Mmmm, yard long sausage n egg sticks...  

Oh, I used to live in Tamerton Foliat, which apart from being one of the silliest named places in the country was quite nice. Although we lived on the ex-Navy estate right at the top and it was a bit legoland-ish - and crap if you don't have a car.

I quite liked Plymouth as a city (I had 18 months there after we left Salford), but in the end it was too far away from everywhere else to stay there long.


----------



## Skim (Sep 8, 2006)

Iam said:
			
		

> Oh, I used to live in Tamerton Foliat, which apart from being one of the silliest named places in the country was quite nice. Although we lived on the ex-Navy estate right at the top and it was a bit legoland-ish - and crap if you don't have a car.




Tamerton Foliot's my manor


----------



## Skim (Sep 8, 2006)

Tom A said:
			
		

> You mean Drake Circus? Never seen it apart from the construction site but it's probably a damn sight better than the concrete-cancer ridden gloomy hell hole that it replaced (although towards the end that place did have some interesting shops and cafes, probably because the rent was dirt cheap compared with the rest of town).



It was a gloomy hell-hole before, but the new shopping centre is incredibly ugly. It's got about three different designs and it looks like a giant biscuit.


----------



## Skim (Sep 8, 2006)

A giant wafer, to be exact.


----------



## Tom A (Sep 8, 2006)

Ohmyfuckinggod!!! Only in Plymouth would anyone consider such a monstrosity.*


Oh, hang on, Arndale Manchester... nope, that must the the ugliest building I have seen in the UK.


----------



## Tom A (Sep 8, 2006)

nightowl said:
			
		

> ivybridge is a soulless middle class commuter hellhole. boredom city.


Still would rather live there than Swilly.

> _Aim of the task_: In the forum thread about Plymouth, how long did the first poster live in Plymouth? The records after this point are separate material with no connection to the thread.

Dataset entries
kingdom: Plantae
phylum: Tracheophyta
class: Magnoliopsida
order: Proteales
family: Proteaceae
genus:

> _Written solution_: 18 months.